Saya sangat panik. Saya melihat sekeliling ruangan, dan saya melihat bahwa terapisnya memanggil kepala keamanannya. Pengawalnya langsung masuk ke ruangan. Saya langsung melihat kedua pria ini ada di sana untuk merawatnya dan mereka terlatih untuk melakukannya.

Mungkin dalam waktu sekitar tiga menit, begitu tanggapan manusia untuk ingin membantu dan meninggalkan segala sesuatu mereda, saya dan Nick [Midwig, direktur fotografi film] mulai syuting segalanya sesuai yang terjadi. Itu sangat tidak nyaman. Saya belum pernah berada dalam situasi dengan kamera yang sangat kritis seperti itu.

Ada satu adegan di wajahnya selama hampir dua menit, membuat kami benar-benar melihatnya tersiksa oleh rasa sakit. Mengapa Anda memutuskan untuk tidak memotong adegan itu begitu lama?

Saya menghabiskan 20-an saya tinggal di Asia Tenggara, dan saya belajar banyak tentang observasi melalui ajaran Buddha. Ada sebuah perumpamaan Buddha Tibet tentang dewi bernama Green Tara, yang dikatakan menyamar dan hidup di dunia sebagai manusia yang menderita.

Perumpamaan tersebut mengajarkan kita bahwa ketika Anda melihat orang yang menderita di pinggir jalan, ketika Anda melihat tubuh seseorang yang dilanda kemiskinan atau dilanda kekerasan, Anda tidak boleh berpaling karena jika cinta Anda bisa menyentuh pengalaman seseorang, Anda sedang membudayakan belas kasihan.
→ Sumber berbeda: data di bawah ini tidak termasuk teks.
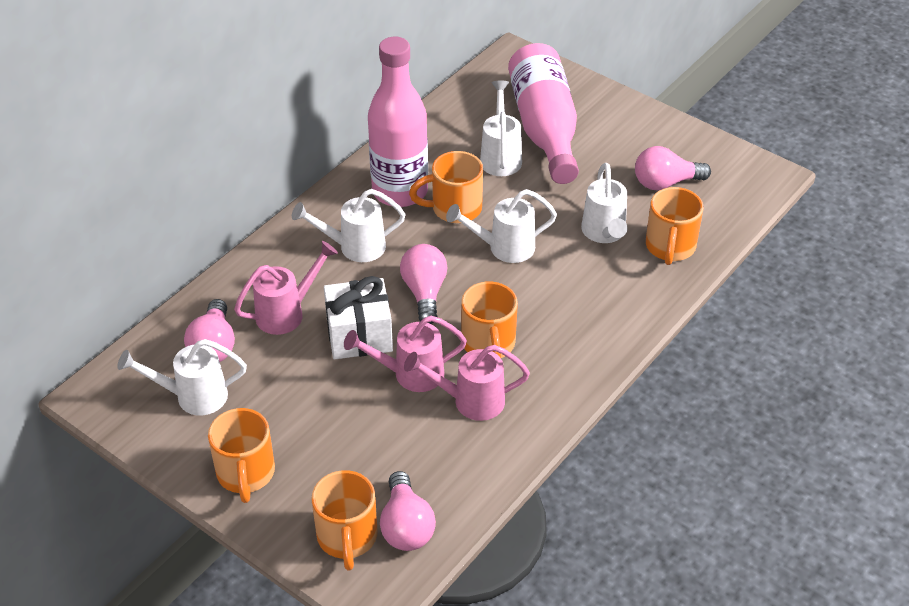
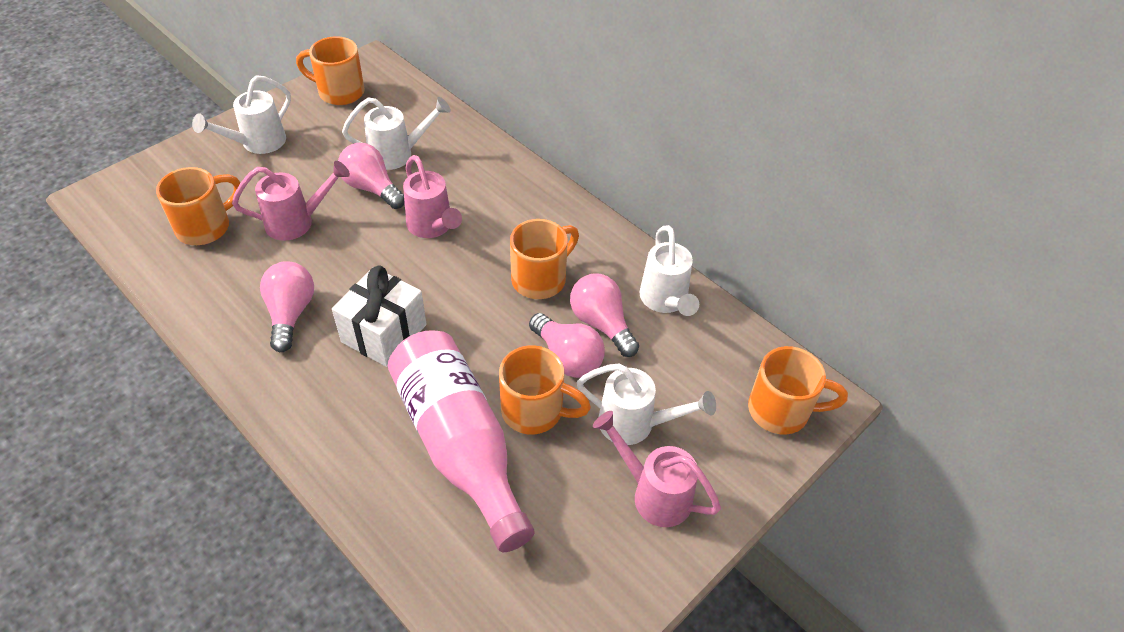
pink bottle: [368,37,428,207] [508,43,579,184] = 2 -> [388,331,534,552] = 1
white watering can: [117,339,247,415] [292,189,405,262] [446,189,557,263] [480,81,522,176] [581,163,628,243] = 5 -> [192,75,291,154] [342,97,451,170] [577,363,716,445] [639,225,699,316] = 4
Saya menyukai profesi saya karena saya mencoba untuk mengakses pengalaman manusia yang mungkin tidak saya hubungi langsung. Tapi jika saya tidak memalingkan mata, jika saya melihat ini dan saya tidak berkacak pinggang, itu membudayakan sesuatu dalam diri saya yang membuat saya mencoba memahami orang itu lebih baik.

Jadi kami tidak memotong adegan itu. Ada momen di mana saya seperti, Oke, ini sangat intens. Saya biarkan beberapa detik lagi, lalu saya akan memotong. Saya ingin mencapai batas yang membuat orang berpikir tentang pengalaman mereka sendiri dan tidak melarikan diri. Ada aspek yang tidak nyaman dari kehidupan, dan jika cerita sinematik bisa membuat kita lebih dekat untuk bisa mentolerir ketidaknyamanan itu, saya ingin melakukannya dengan film-film saya.
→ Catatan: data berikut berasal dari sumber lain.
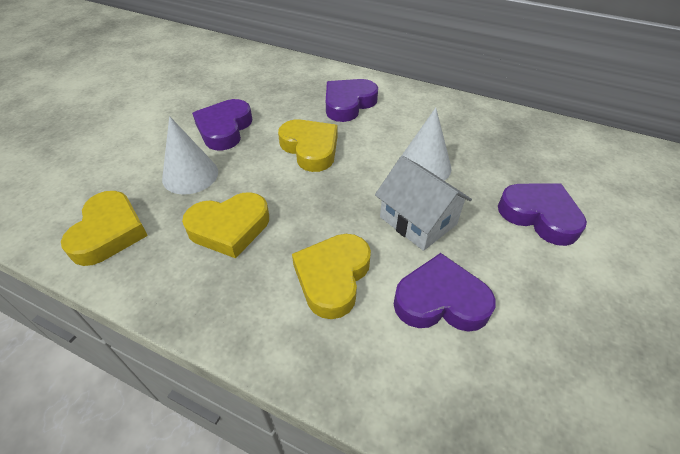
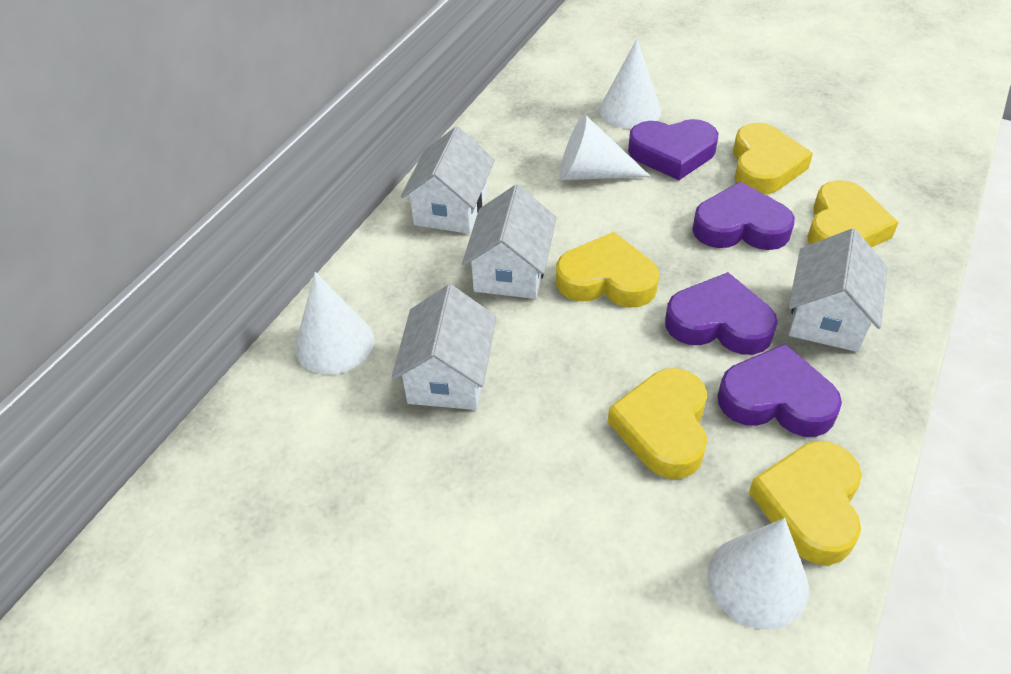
white cone: [162,116,218,195] [402,108,451,181] = 2 -> [295,272,374,374] [559,114,651,180] [599,39,661,129] [707,518,809,629] = 4
white house: [375,156,472,251] = 1 -> [391,284,496,410] [401,127,495,234] [462,185,557,299] [789,228,888,352] = 4
yellow heart: [61,191,148,266] [182,192,269,258] [278,119,337,172] [292,234,371,319] = 4 -> [556,232,659,307] [608,368,707,479] [733,123,813,194] [749,441,862,565] [807,180,899,248] = 5

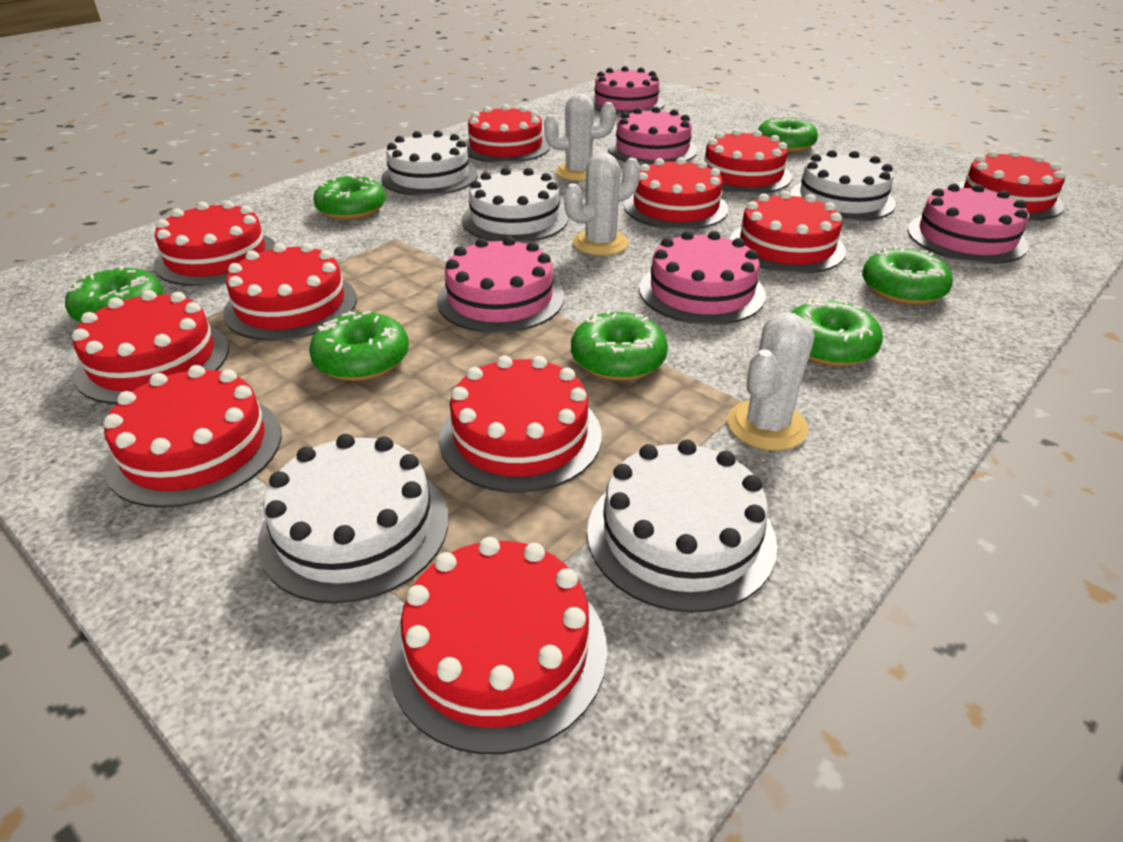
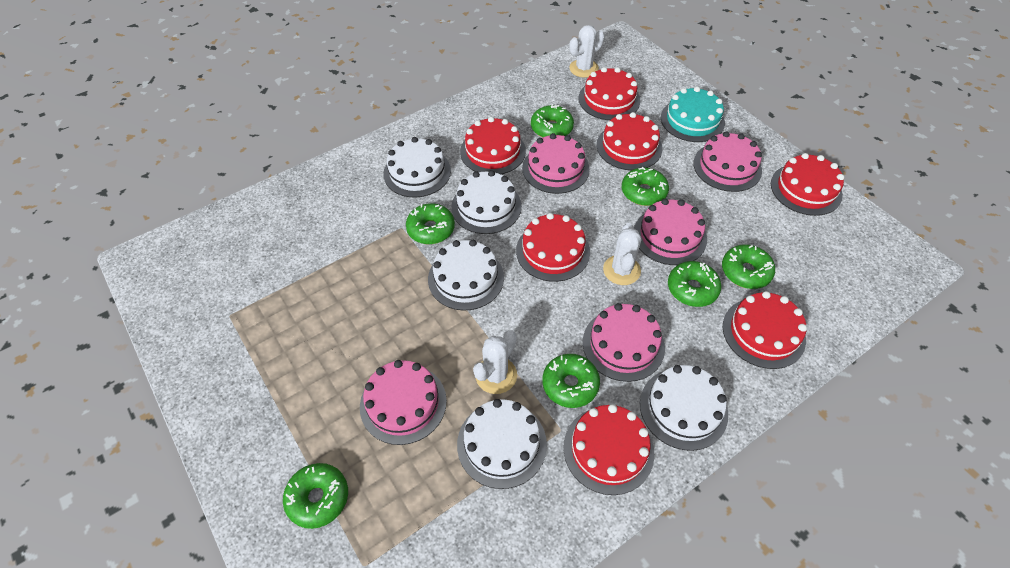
red cake: [72,290,229,404] [103,365,282,508] [153,200,276,286] [223,243,357,341] [388,537,607,754] [439,355,602,493] [465,104,550,163] [624,157,729,230] [704,129,792,194] [730,191,846,274] [957,150,1065,221] = 11 -> [460,117,526,174] [516,213,590,282] [563,404,654,495] [579,67,640,120] [596,112,662,170] [723,291,807,369] [771,153,844,216] = 7
turquoise cake: none = 0 -> [661,87,725,142] = 1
Bagaimana percakapan dengan dia setelah dia melihat film dokumenter tersebut?

Saya tidak membicarakannya dengan dia sampai saya menunjukkan seluruh film beberapa bulan kemudian. Saya mendatangi saat itu dengan pemikiran bahwa dia mungkin akan berkata, tolong jangan termasuk itu. Itu tidak akan tidak wajar.
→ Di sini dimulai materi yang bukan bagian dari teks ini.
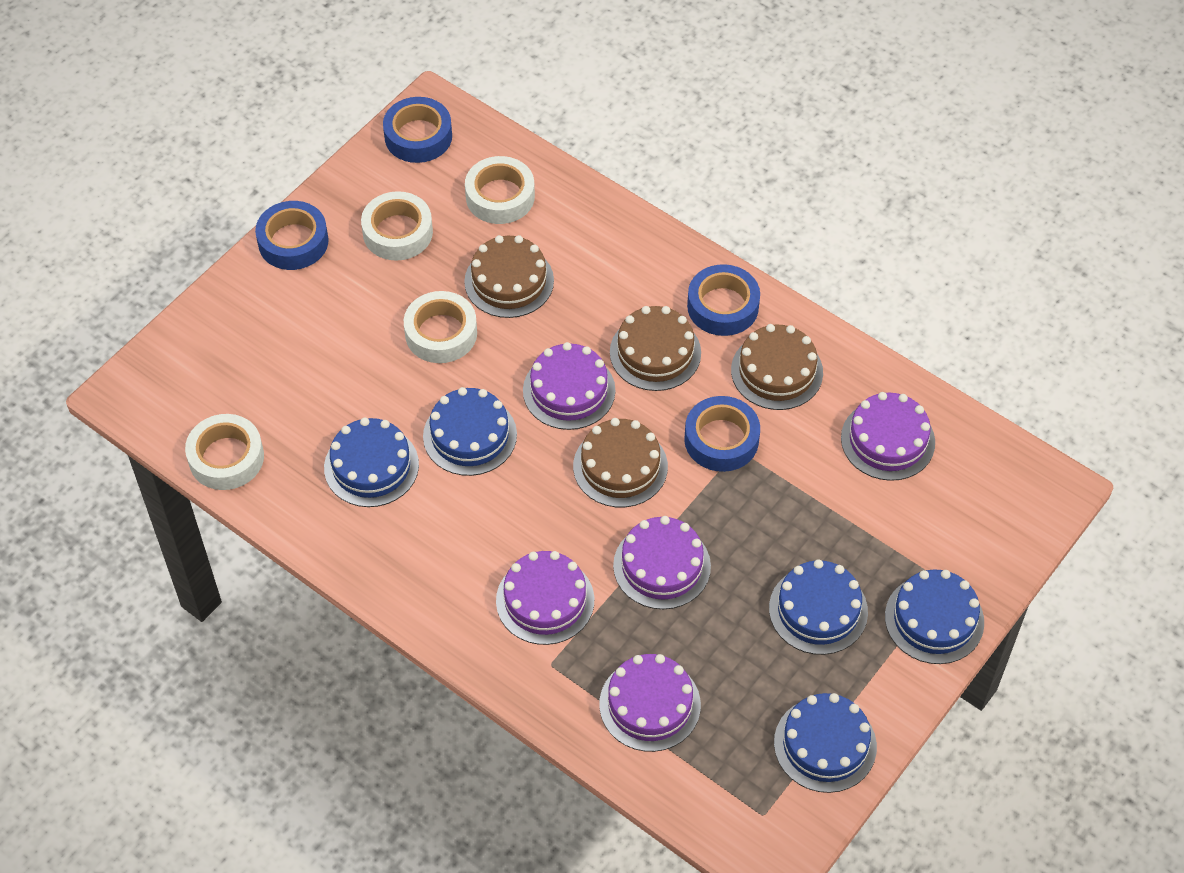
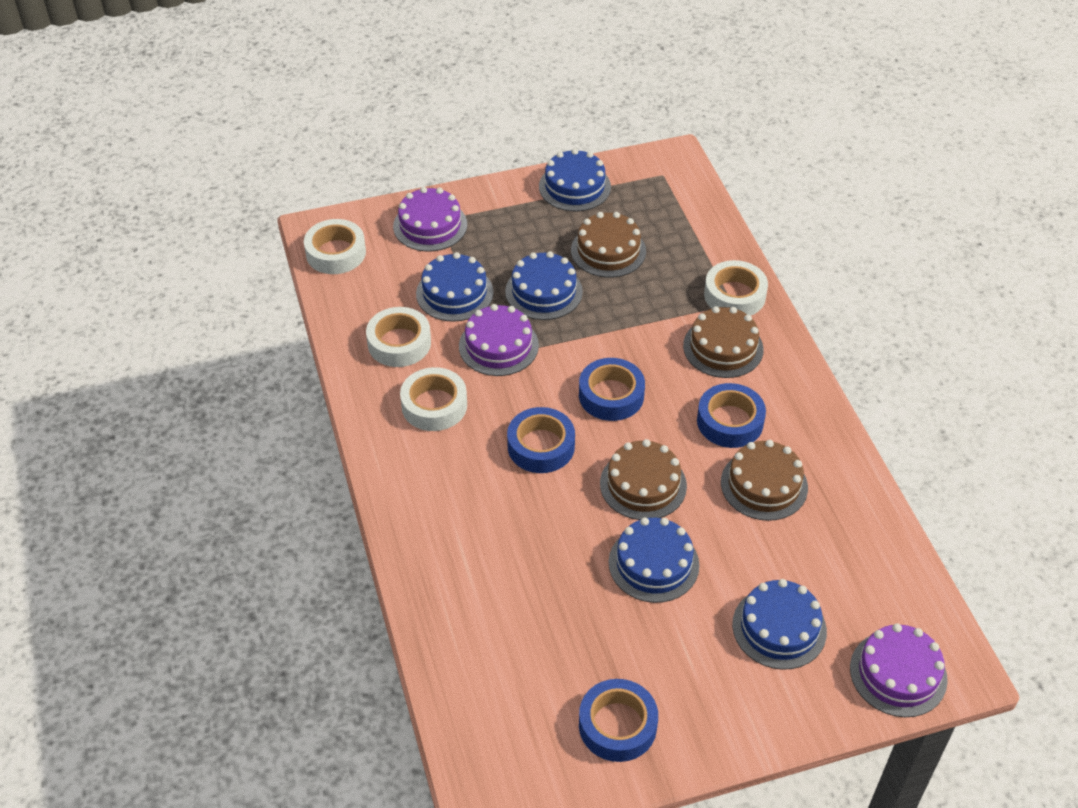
purple cake: [496,551,594,645] [523,342,616,430] [599,654,701,752] [613,516,711,609] [841,392,935,481] = 5 -> [393,187,467,252] [459,304,539,376] [850,623,948,717] = 3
Dia menangis sepanjang film. Saya melihatnya dari sudut mata saya, tapi saya agak malu untuk menonton karena itu adalah momen yang sangat intim baginya. Hal pertama yang dia katakan kepada saya adalah, “Saya pikir film ini bisa membantu saya.” Lalu dia mengatakan, “Saya pikir film ini bisa membantu orang lain memahami bagaimana rasanya berada di tubuh saya.”

Lebih dalam ke dalam percakapan kami, dia mengatakan, “Saya tidak ingin Anda mengubah apapun dalam film ini, dan saya tidak ingin Anda memotong adegan itu.” Dia hanya menyebutnya “itu adegan,” dan kami berdua tahu apa yang dia maksud.

Apakah Anda membicarakan bagaimana keluarga Dion, termasuk ketiga anak lelakinya, akan merespons?

Celine tidak membicarakannya dengan saya. Saya benar-benar membiarkan dia memimpin langkah untuk hal-hal yang sensitif.

Saya menunjukkan film itu padanya untuk kedua kalinya. Dia mengatakan, “Saya akan membiarkan anak-anak lelaki yang lebih muda menonton film ini dengan saya, dan saya akan menemani mereka melalui film itu, dan saya akan membiarkan mereka memahami apa yang terjadi pada tubuh saya.”

Jika saya bisa merekam adegan itu, itu akan menjadi quintessential Celine. Celine, sang ibu. Celine, wanita yang menderita. Celine, wanita yang sedang mencoba belajar sesuatu dan mengajarkan sesuatu dari penderitaannya sendiri kepada anak-anaknya.

Dia menggenggam tangan mereka dan mereka tidak terlihat terganggu saat menonton. Saya pikir itu karena ibu mereka mengatakan, “Tidak apa-apa, ini hanya penyakit. Ini hanya hal yang terjadi.”